作業のお願い A:
ノーザンファーム天栄のインタビュー記事で、聞き手を務めているのはだれですか。
作業のお願い B:
ノーザンファーム天栄のインタビュー記事から、「毎週日曜日更新の当連載『フロ」から「盃勝利おめでとうございます。」までをすべて、一字も変えずに書き出してください。

読む文章:
————

毎週日曜日更新の当連載『フロントライン』は、現代競馬のキーマンとも言えるノーザンファーム天栄の場長・木實谷雄太氏に、競馬に関するさまざまなお話を伺うロングインタビューコラムです。聞き手:亀谷敬正。
▼今回の主なトークテーマ
・ダート路線も充実しているノーザンファーム天栄調整馬
・ノーザンファーム天栄が見据えるダート路線戦略
・3頭で挑む安田記念最新情報
ダート路線も充実しているノーザンファーム天栄調整馬
――今年から中央・地方の枠を超えた3歳ダート三冠競走が始まりましたので、今回はまずダート路線について伺います。まずは、アマンテビアンコの羽田盃勝利おめでとうございます。
木實谷:羽田盃は嬉しかったですね。ただここからですよね。ここまでは能力だけで走れましたけど、これから鍛え上げてどこまで力をつけていけるかだと思っています。(注:取材後、左前の骨瘤で東京ダービーは登録を見送り)

————

[保存済みの項目]
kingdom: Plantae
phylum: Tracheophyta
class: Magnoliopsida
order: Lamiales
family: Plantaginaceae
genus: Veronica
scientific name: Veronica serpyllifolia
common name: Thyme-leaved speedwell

————

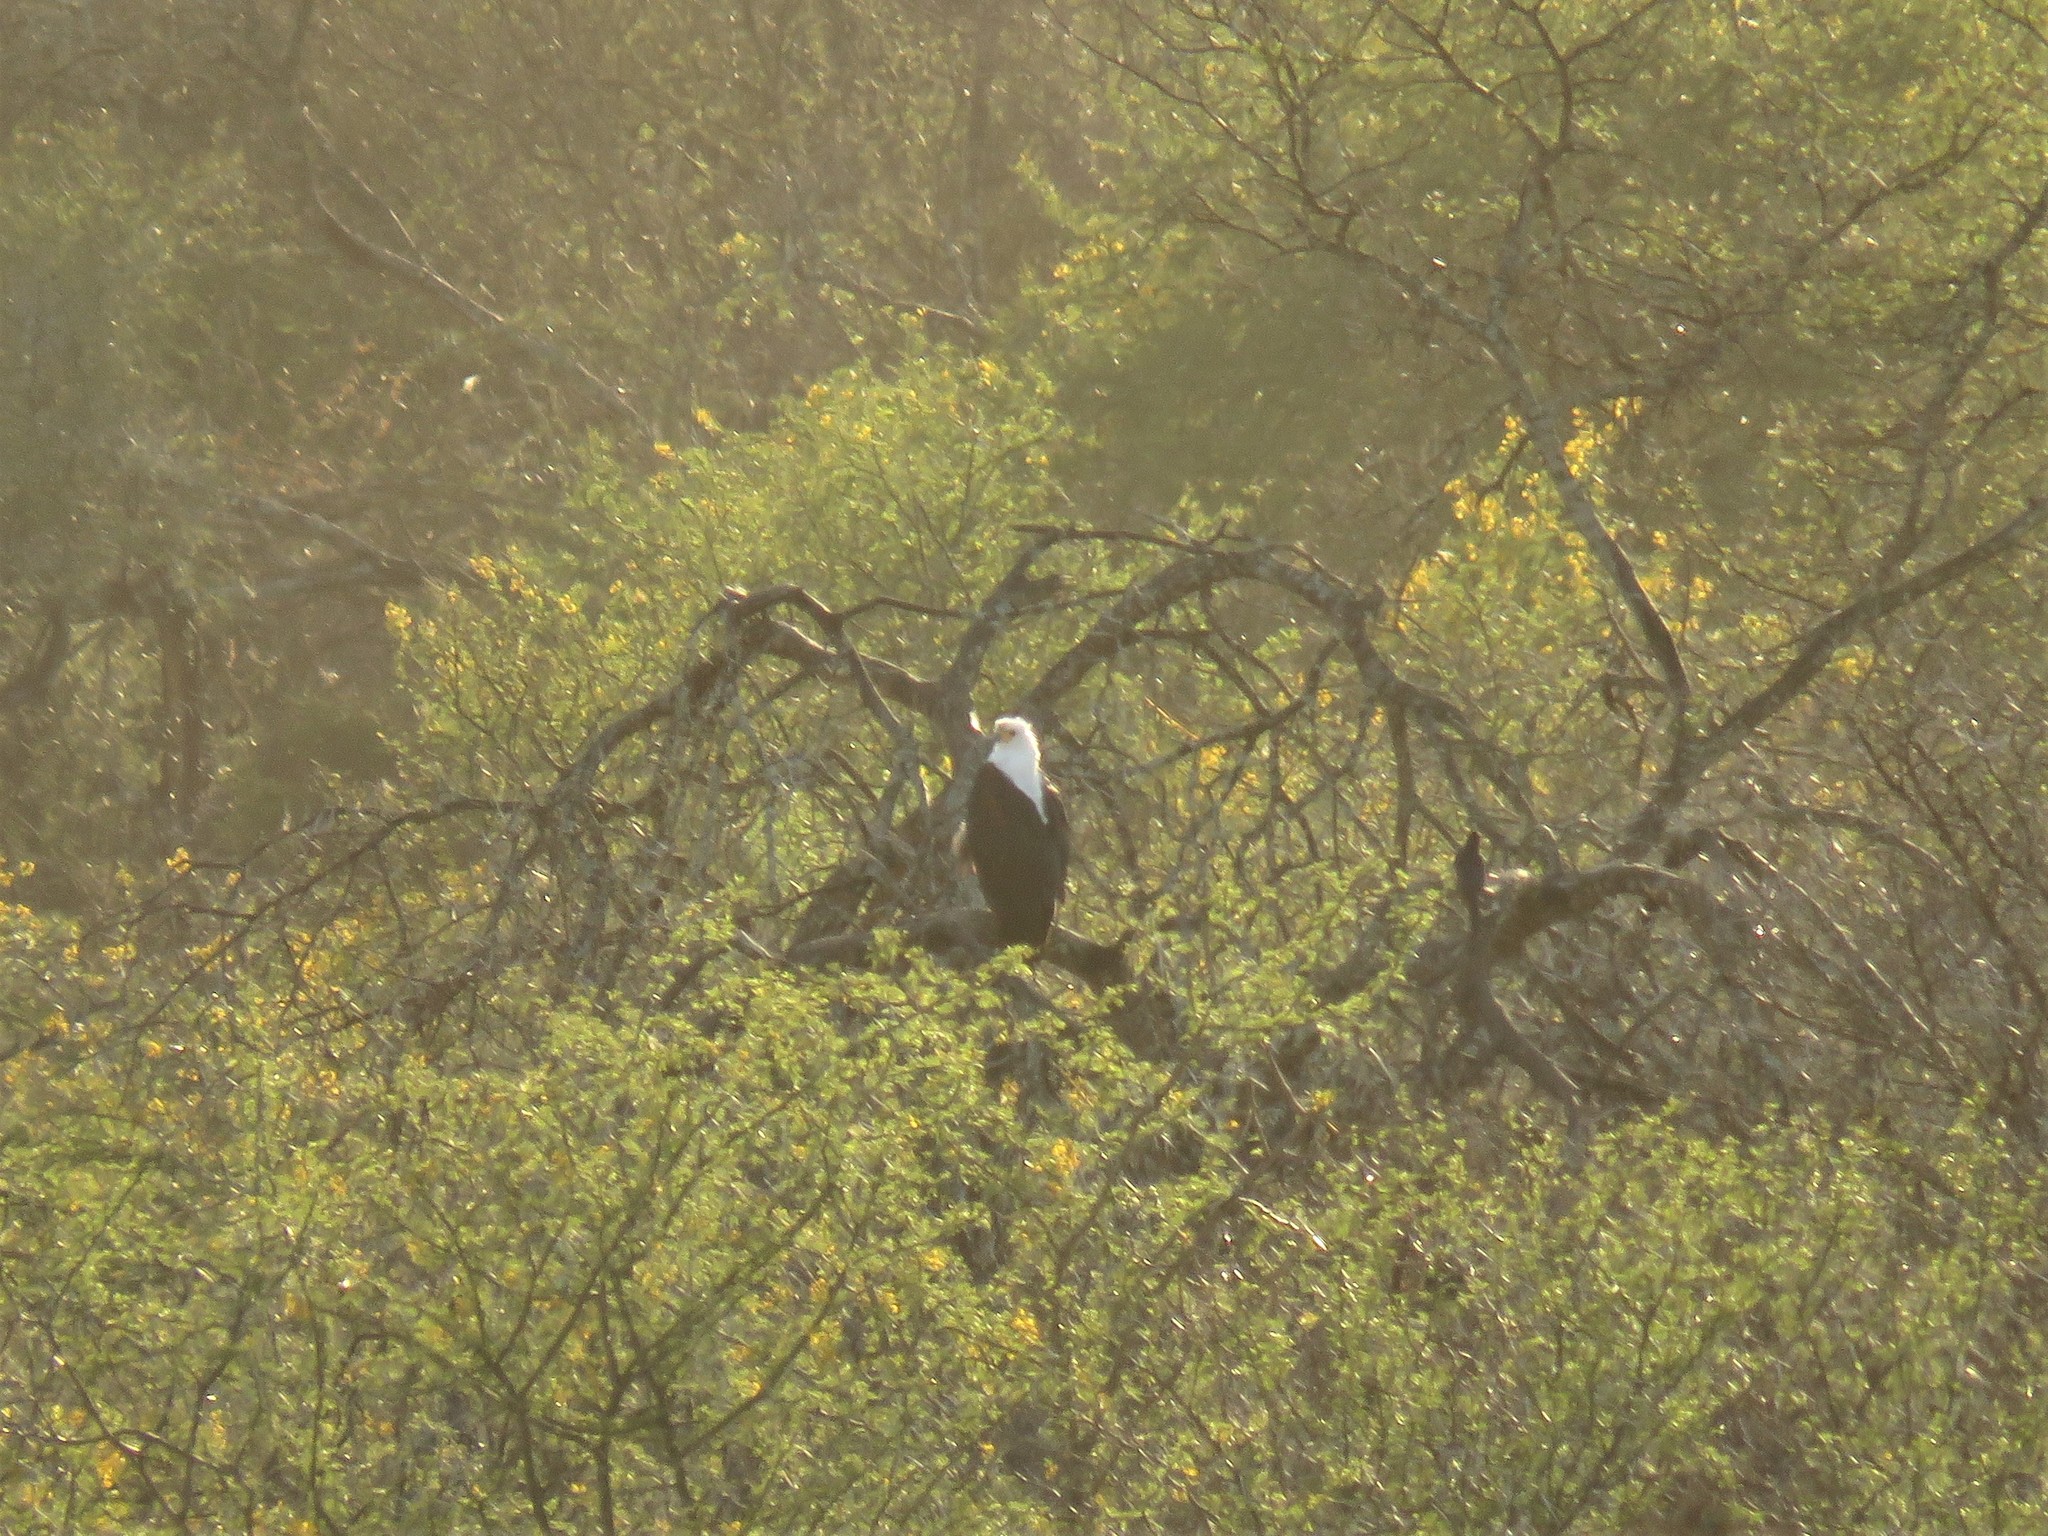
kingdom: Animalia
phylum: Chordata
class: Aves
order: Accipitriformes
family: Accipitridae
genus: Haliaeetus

————

作業の回答 A:
亀谷敬正です。

作業の回答 B:
毎週日曜日更新の当連載『フロントライン』は、現代競馬のキーマンとも言えるノーザンファーム天栄の場長・木實谷雄太氏に、競馬に関するさまざまなお話を伺うロングインタビューコラムです。聞き手:亀谷敬正。
▼今回の主なトークテーマ
・ダート路線も充実しているノーザンファーム天栄調整馬
・ノーザンファーム天栄が見据えるダート路線戦略
・3頭で挑む安田記念最新情報
ダート路線も充実しているノーザンファーム天栄調整馬
――今年から中央・地方の枠を超えた3歳ダート三冠競走が始まりましたので、今回はまずダート路線について伺います。まずは、アマンテビアンコの羽田盃勝利おめでとうございます。